- [Written problem]: Copy every line of the records below word for word, with nothing changed.

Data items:
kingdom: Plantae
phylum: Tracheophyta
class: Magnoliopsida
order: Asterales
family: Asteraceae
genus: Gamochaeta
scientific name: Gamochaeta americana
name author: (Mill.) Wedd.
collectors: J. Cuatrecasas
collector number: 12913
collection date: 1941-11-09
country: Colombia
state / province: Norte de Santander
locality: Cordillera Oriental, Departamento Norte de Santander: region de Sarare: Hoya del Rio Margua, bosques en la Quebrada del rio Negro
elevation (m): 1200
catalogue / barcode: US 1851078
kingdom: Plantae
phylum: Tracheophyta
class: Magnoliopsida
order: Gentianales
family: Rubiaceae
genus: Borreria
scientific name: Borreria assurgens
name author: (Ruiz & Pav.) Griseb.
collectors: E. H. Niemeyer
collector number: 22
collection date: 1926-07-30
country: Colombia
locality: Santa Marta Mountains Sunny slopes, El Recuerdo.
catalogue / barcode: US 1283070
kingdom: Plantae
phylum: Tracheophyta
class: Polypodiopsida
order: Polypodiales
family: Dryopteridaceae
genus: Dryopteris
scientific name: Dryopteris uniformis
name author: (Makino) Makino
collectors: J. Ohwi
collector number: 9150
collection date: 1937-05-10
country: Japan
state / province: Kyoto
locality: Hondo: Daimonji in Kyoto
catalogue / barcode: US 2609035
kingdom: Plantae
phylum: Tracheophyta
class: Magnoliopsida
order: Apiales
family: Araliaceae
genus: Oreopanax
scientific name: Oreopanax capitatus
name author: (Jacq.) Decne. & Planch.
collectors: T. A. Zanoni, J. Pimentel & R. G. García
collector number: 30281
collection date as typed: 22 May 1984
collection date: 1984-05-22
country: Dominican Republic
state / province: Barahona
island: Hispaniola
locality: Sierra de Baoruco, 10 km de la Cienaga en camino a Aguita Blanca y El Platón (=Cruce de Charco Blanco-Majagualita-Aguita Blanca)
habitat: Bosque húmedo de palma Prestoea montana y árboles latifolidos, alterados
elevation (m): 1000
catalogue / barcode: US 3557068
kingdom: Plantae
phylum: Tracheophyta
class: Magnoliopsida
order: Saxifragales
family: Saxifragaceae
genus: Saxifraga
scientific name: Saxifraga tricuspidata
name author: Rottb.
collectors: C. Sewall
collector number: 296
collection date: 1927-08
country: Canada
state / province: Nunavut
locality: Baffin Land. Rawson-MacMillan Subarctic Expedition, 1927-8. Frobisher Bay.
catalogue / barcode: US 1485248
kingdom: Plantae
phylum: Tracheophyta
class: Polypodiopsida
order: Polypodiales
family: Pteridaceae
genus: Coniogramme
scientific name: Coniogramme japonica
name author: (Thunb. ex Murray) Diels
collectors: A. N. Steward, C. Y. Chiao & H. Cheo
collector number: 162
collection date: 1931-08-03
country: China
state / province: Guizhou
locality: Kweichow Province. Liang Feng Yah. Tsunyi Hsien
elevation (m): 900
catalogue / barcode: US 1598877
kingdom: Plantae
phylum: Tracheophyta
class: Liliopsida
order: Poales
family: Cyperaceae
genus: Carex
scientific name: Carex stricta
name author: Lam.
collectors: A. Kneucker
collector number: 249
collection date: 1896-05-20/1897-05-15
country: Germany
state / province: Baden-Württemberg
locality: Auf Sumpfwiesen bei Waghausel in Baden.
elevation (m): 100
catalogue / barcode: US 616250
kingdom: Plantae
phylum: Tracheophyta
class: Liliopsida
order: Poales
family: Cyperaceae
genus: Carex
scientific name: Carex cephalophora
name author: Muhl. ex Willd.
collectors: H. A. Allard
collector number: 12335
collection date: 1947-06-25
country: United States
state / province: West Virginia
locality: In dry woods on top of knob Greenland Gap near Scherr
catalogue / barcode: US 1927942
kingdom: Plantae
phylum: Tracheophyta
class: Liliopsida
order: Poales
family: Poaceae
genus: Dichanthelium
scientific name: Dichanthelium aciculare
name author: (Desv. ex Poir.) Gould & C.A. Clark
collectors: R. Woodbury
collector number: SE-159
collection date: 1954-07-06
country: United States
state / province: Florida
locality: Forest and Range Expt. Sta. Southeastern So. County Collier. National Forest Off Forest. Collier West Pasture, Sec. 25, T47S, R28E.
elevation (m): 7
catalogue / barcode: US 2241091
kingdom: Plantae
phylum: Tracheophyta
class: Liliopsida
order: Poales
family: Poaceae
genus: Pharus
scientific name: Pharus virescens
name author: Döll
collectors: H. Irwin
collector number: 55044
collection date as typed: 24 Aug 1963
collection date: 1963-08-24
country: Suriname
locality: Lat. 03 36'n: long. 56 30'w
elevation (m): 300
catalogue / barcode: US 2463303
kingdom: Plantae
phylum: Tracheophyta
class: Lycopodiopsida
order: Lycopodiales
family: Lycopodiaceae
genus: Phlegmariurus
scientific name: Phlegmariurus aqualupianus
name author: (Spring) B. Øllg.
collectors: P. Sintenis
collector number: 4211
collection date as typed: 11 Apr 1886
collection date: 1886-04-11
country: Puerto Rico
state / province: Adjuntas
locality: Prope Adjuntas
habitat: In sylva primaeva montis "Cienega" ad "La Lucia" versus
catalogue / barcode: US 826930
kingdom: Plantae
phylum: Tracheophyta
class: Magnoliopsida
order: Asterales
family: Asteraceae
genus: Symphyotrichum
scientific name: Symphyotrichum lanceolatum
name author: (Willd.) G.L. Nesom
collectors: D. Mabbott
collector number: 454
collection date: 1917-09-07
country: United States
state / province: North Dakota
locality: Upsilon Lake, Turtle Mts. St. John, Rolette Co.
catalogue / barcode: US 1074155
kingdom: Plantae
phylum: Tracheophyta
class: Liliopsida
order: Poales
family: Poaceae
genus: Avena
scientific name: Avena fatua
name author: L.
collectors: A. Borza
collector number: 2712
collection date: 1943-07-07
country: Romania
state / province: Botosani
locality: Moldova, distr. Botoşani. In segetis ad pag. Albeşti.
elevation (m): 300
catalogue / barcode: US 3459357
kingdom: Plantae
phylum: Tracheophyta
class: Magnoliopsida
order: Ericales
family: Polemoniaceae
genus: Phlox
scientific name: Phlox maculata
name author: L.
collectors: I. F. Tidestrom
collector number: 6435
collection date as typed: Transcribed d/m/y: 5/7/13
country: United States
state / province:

- [Response to this exercise]:
kingdom: Plantae
phylum: Tracheophyta
class: Magnoliopsida
order: Asterales
family: Asteraceae
genus: Gamochaeta
scientific name: Gamochaeta americana
name author: (Mill.) Wedd.
collectors: J. Cuatrecasas
collector number: 12913
collection date: 1941-11-09
country: Colombia
state / province: Norte de Santander
locality: Cordillera Oriental, Departamento Norte de Santander: region de Sarare: Hoya del Rio Margua, bosques en la Quebrada del rio Negro
elevation (m): 1200
catalogue / barcode: US 1851078
kingdom: Plantae
phylum: Tracheophyta
class: Magnoliopsida
order: Gentianales
family: Rubiaceae
genus: Borreria
scientific name: Borreria assurgens
name author: (Ruiz & Pav.) Griseb.
collectors: E. H. Niemeyer
collector number: 22
collection date: 1926-07-30
country: Colombia
locality: Santa Marta Mountains Sunny slopes, El Recuerdo.
catalogue / barcode: US 1283070
kingdom: Plantae
phylum: Tracheophyta
class: Polypodiopsida
order: Polypodiales
family: Dryopteridaceae
genus: Dryopteris
scientific name: Dryopteris uniformis
name author: (Makino) Makino
collectors: J. Ohwi
collector number: 9150
collection date: 1937-05-10
country: Japan
state / province: Kyoto
locality: Hondo: Daimonji in Kyoto
catalogue / barcode: US 2609035
kingdom: Plantae
phylum: Tracheophyta
class: Magnoliopsida
order: Apiales
family: Araliaceae
genus: Oreopanax
scientific name: Oreopanax capitatus
name author: (Jacq.) Decne. & Planch.
collectors: T. A. Zanoni, J. Pimentel & R. G. García
collector number: 30281
collection date as typed: 22 May 1984
collection date: 1984-05-22
country: Dominican Republic
state / province: Barahona
island: Hispaniola
locality: Sierra de Baoruco, 10 km de la Cienaga en camino a Aguita Blanca y El Platón (=Cruce de Charco Blanco-Majagualita-Aguita Blanca)
habitat: Bosque húmedo de palma Prestoea montana y árboles latifolidos, alterados
elevation (m): 1000
catalogue / barcode: US 3557068
kingdom: Plantae
phylum: Tracheophyta
class: Magnoliopsida
order: Saxifragales
family: Saxifragaceae
genus: Saxifraga
scientific name: Saxifraga tricuspidata
name author: Rottb.
collectors: C. Sewall
collector number: 296
collection date: 1927-08
country: Canada
state / province: Nunavut
locality: Baffin Land. Rawson-MacMillan Subarctic Expedition, 1927-8. Frobisher Bay.
catalogue / barcode: US 1485248
kingdom: Plantae
phylum: Tracheophyta
class: Polypodiopsida
order: Polypodiales
family: Pteridaceae
genus: Coniogramme
scientific name: Coniogramme japonica
name author: (Thunb. ex Murray) Diels
collectors: A. N. Steward, C. Y. Chiao & H. Cheo
collector number: 162
collection date: 1931-08-03
country: China
state / province: Guizhou
locality: Kweichow Province. Liang Feng Yah. Tsunyi Hsien
elevation (m): 900
catalogue / barcode: US 1598877
kingdom: Plantae
phylum: Tracheophyta
class: Liliopsida
order: Poales
family: Cyperaceae
genus: Carex
scientific name: Carex stricta
name author: Lam.
collectors: A. Kneucker
collector number: 249
collection date: 1896-05-20/1897-05-15
country: Germany
state / province: Baden-Württemberg
locality: Auf Sumpfwiesen bei Waghausel in Baden.
elevation (m): 100
catalogue / barcode: US 616250
kingdom: Plantae
phylum: Tracheophyta
class: Liliopsida
order: Poales
family: Cyperaceae
genus: Carex
scientific name: Carex cephalophora
name author: Muhl. ex Willd.
collectors: H. A. Allard
collector number: 12335
collection date: 1947-06-25
country: United States
state / province: West Virginia
locality: In dry woods on top of knob Greenland Gap near Scherr
catalogue / barcode: US 1927942
kingdom: Plantae
phylum: Tracheophyta
class: Liliopsida
order: Poales
family: Poaceae
genus: Dichanthelium
scientific name: Dichanthelium aciculare
name author: (Desv. ex Poir.) Gould & C.A. Clark
collectors: R. Woodbury
collector number: SE-159
collection date: 1954-07-06
country: United States
state / province: Florida
locality: Forest and Range Expt. Sta. Southeastern So. County Collier. National Forest Off Forest. Collier West Pasture, Sec. 25, T47S, R28E.
elevation (m): 7
catalogue / barcode: US 2241091
kingdom: Plantae
phylum: Tracheophyta
class: Liliopsida
order: Poales
family: Poaceae
genus: Pharus
scientific name: Pharus virescens
name author: Döll
collectors: H. Irwin
collector number: 55044
collection date as typed: 24 Aug 1963
collection date: 1963-08-24
country: Suriname
locality: Lat. 03 36'n: long. 56 30'w
elevation (m): 300
catalogue / barcode: US 2463303
kingdom: Plantae
phylum: Tracheophyta
class: Lycopodiopsida
order: Lycopodiales
family: Lycopodiaceae
genus: Phlegmariurus
scientific name: Phlegmariurus aqualupianus
name author: (Spring) B. Øllg.
collectors: P. Sintenis
collector number: 4211
collection date as typed: 11 Apr 1886
collection date: 1886-04-11
country: Puerto Rico
state / province: Adjuntas
locality: Prope Adjuntas
habitat: In sylva primaeva montis "Cienega" ad "La Lucia" versus
catalogue / barcode: US 826930
kingdom: Plantae
phylum: Tracheophyta
class: Magnoliopsida
order: Asterales
family: Asteraceae
genus: Symphyotrichum
scientific name: Symphyotrichum lanceolatum
name author: (Willd.) G.L. Nesom
collectors: D. Mabbott
collector number: 454
collection date: 1917-09-07
country: United States
state / province: North Dakota
locality: Upsilon Lake, Turtle Mts. St. John, Rolette Co.
catalogue / barcode: US 1074155
kingdom: Plantae
phylum: Tracheophyta
class: Liliopsida
order: Poales
family: Poaceae
genus: Avena
scientific name: Avena fatua
name author: L.
collectors: A. Borza
collector number: 2712
collection date: 1943-07-07
country: Romania
state / province: Botosani
locality: Moldova, distr. Botoşani. In segetis ad pag. Albeşti.
elevation (m): 300
catalogue / barcode: US 3459357
kingdom: Plantae
phylum: Tracheophyta
class: Magnoliopsida
order: Ericales
family: Polemoniaceae
genus: Phlox
scientific name: Phlox maculata
name author: L.
collectors: I. F. Tidestrom
collector number: 6435
collection date as typed: Transcribed d/m/y: 5/7/13
country: United States
state / province:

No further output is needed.